Economista formado pela Universidade Federal do Ceará (UFC), mestre pela mesma instituição e doutor em Filosofia pela Unicamp, ele transita com naturalidade entre campos que, à primeira vista, parecem distantes, mas que se revelam profundamente conectados.

Hoje, como professor associado da UFC, atua nos cursos de Economia Ecológica e Ciências Econômicas, além de integrar o mestrado em Desenvolvimento e Meio Ambiente (Prodema), onde orienta pesquisas que buscam compreender e transformar o presente.

Ao O POVO, ele falou sobre essas tensões e sobre como modelos que desprezam os ecossistemas tendem a gerar mais malefícios que benefícios, tanto no plano ambiental quanto no humano.

O POVO - Queria que o senhor começasse explicando a relação entre economia e meio ambiente. Por que costumamos enxergar esses dois temas como se fossem separados e, afinal, de que forma eles se conectam?

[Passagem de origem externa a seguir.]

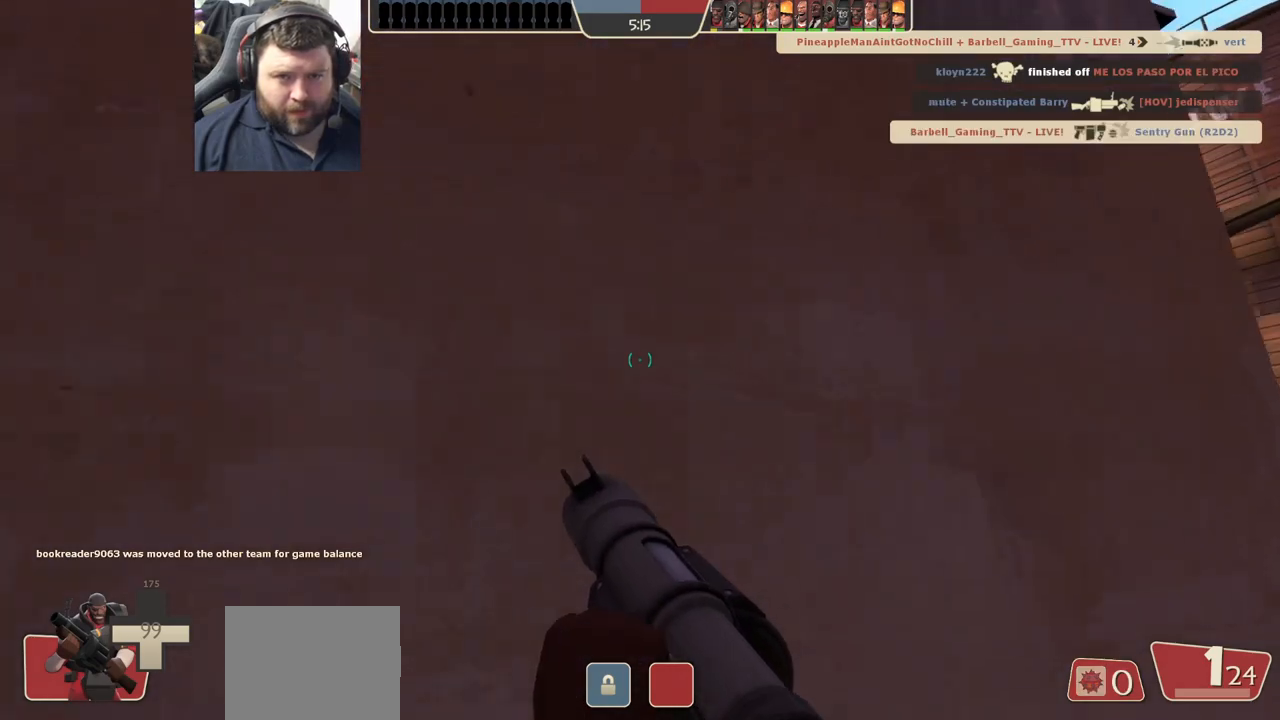
{"buttons": [], "left_stick": "up-right", "right_stick": "left", "events": [[133, "L2", "up"], [150, "left_stick", "right"], [367, "right_stick", "left"], [383, "left_stick", "up-right"]]}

Fábio Sobral - É uma pergunta bem ampla. Eu trabalho com Economia Ecológica, que é uma abordagem mais recente da economia — "nova" desde 1971. Ela se baseia na seguinte percepção: na natureza, os sistemas estão sujeitos à lei da entropia, um princípio da termodinâmica segundo o qual, muitas vezes, um sistema sofre transformações que o tornam, digamos, inacessível.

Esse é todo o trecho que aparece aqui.